Sabir people

The Sabirs were a late Roman people, who settled in the Caspian Depression prior to the arrival of the Avars.

The Sabirs seem to have been a Turkic people, possibly with hunnischem origin, but much remains uncertain. They lived mainly in the Pontic steppe, which was bounded on the east by the Caspian Sea to the west by the Black Sea and the south by the Caucasus.

Around the middle of the 5th century they beat several neighboring tribes, including the Onogurs. The Sabirs were partly allied with the Persian Sassanids partly with the Oströmern. In the early 6th century (c. 515) they advanced into the Caucasus area and on to Asia Minor. In the 570er years they suffer a defeat against the Eastern Romans and partly relocated. Shortly thereafter, the remains of Sabirs were probably first conquered by the Avars and after. Kok - Turks of the They disappeared at least from the Byzantine history records. However Sevordik and Savardija mentioned in Armenian and Arabic sources, which should be identical to the Sabirs.

Byzantine documents describe the Sabirs usually as Sabiroi.
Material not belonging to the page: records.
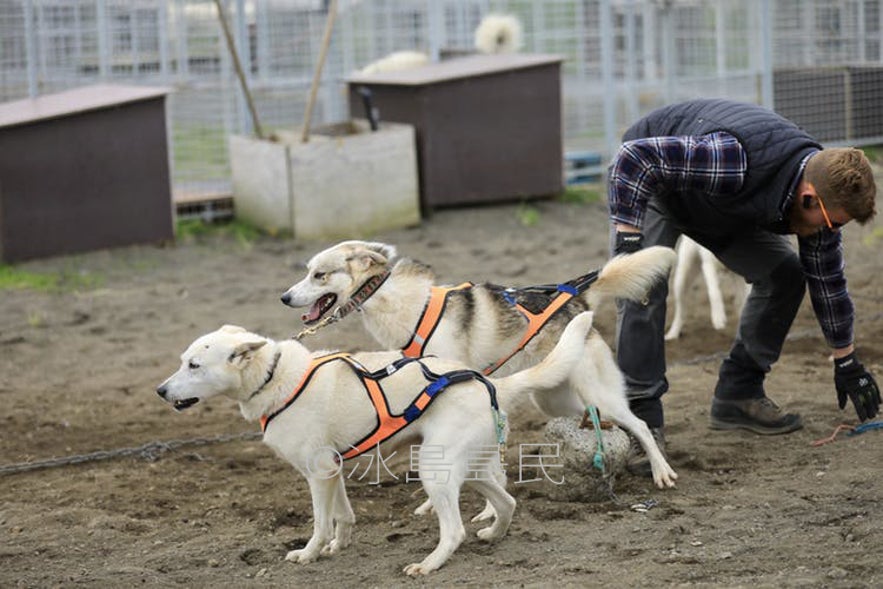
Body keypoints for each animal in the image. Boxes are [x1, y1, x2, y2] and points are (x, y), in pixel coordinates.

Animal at [157, 312, 592, 576]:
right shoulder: (332, 470)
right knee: (507, 501)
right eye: (182, 361)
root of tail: (489, 382)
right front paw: (338, 546)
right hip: (469, 470)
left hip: (435, 470)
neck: (274, 376)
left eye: (194, 366)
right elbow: (343, 515)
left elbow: (320, 522)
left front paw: (309, 554)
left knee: (454, 529)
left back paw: (429, 564)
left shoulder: (318, 472)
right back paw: (493, 535)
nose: (161, 391)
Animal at [280, 239, 680, 486]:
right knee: (594, 416)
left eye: (319, 274)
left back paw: (661, 472)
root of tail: (578, 300)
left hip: (597, 391)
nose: (284, 297)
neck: (406, 308)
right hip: (553, 396)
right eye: (307, 271)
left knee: (640, 424)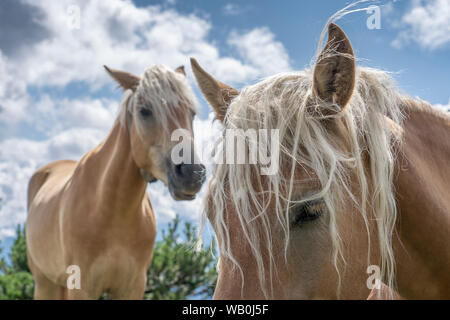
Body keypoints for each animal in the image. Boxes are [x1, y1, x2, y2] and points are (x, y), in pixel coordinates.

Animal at [26, 63, 206, 298]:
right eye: (144, 110)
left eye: (191, 113)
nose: (192, 174)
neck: (109, 209)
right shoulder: (82, 287)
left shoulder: (133, 286)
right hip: (44, 282)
The Byzantine Emperor Constantine VII, however, writes in his administrando imperio that a Hungarian delegation visiting his court in the 10th century, he reported that the Tourkoi ( the Byzantine name of the Magyars ) " sabartoi asphaloi " (generally, this is usually with strong / staunch / dependable Sabirs translated) would be called. In addition, they would send still regularly embassies to those who had remained in the Caucasus near the Persian frontier.
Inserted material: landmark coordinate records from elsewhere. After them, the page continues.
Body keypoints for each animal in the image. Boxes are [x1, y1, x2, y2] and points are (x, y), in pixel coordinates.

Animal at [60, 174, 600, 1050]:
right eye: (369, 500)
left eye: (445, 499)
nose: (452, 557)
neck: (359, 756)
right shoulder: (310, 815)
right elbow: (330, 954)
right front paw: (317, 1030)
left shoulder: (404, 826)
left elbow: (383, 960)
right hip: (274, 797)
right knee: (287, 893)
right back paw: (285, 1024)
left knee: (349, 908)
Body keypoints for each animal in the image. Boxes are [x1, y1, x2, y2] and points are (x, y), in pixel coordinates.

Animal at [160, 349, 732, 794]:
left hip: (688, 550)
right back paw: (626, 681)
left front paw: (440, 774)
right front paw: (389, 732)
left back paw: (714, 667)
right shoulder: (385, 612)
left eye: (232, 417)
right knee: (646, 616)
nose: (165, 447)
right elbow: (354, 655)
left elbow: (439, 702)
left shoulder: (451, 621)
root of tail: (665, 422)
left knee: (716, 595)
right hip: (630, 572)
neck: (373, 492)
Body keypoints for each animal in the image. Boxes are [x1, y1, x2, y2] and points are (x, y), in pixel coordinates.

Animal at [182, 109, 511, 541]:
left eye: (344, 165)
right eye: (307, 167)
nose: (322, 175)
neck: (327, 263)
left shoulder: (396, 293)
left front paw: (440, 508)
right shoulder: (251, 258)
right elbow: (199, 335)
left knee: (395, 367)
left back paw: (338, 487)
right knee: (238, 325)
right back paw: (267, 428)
It is sometimes assumed that a strain or rest of the Sabirs called Suaren settled on the middle Volga, where they later merged with Volga Bulgars. In fact, one of the earlier cities of the Volga Bulgars Suar or Suwar was called. Today, some Chuvash historians assume that their nation in part goes back to the Sabirs.

Some Russian historians, among others, Lev Gumilev believe that the Slavic tribe of the Sewerjanen, residents of Kievan Rus and later called by Russia and Ukraine, the ethnic group could be Sewrjuki descendants of Sabirs. Gumilev thereby lifting out that the Sewrjuki differed from the other Russians and Ukrainians to the 17th century and that there are still places available with ajar because names such as Novgorod - Seversky. Gumilev 's true here agree with those who assume that the Sabirs were part of the Huns, but not descended from the Turkic area, but rather attributable to the Ugrians were ( partly because of the strong links to the Hungarians ).